Answer these from the abstract below on HARS-associated Charcot-Marie-Tooth disease:
(a) In how many genes have CMT mutations been found?
(b) Which CMT subtype is histidyl-tRNA synthetase (HARS) linked to?
(c) To which variant does the author extend histidine as a possible therapeutic option?

#### [Passage provided]
========================
Exploring the Molecular Landscape of HARS-Associated Charcot-Marie-Tooth Disease: Disease Mechanisms and Therapeutic Interventions
Abstract
Charcot-Marie-Tooth disease (CMT) is the most commonly inherited peripheral neuropathy, with mutations in over 150 genes. The underlying pathology of CMT primarily involves either myelin sheath degradation or axonal damage, with no unifying molecular mechanism of disease. Notably, mutations in aminoacyl-tRNA synthetases have been linked to CMT2, with histidyl-tRNA synthetase (HARS) specifically implicated in CMT2W. These enzymes play a crucial role in charging tRNAs with their corresponding amino acids, facilitating peptide synthesis during mRNA translation. Here, I use a humanized HARS yeast model and protein biochemistry to investigate the molecular mechanisms associated with the disease-causing HARS variants V133F, Y330C, and Y138H, identifying mistranslation and impaired dimerization as disease-causing mechanisms in HARS-related CMT. I also demonstrate the feasibility of tRNAHis supplementation as a therapeutic with the rescue of mistranslation in V133F and Y330C and expand the potential use of histidine as a therapeutic option to the Y138H variant.
========================
#### [Data below]
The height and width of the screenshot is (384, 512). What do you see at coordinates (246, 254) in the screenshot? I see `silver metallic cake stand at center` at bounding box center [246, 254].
========================
#### [Exercise solution]
(a) Over 150 genes.
(b) CMT2W.
(c) Y138H.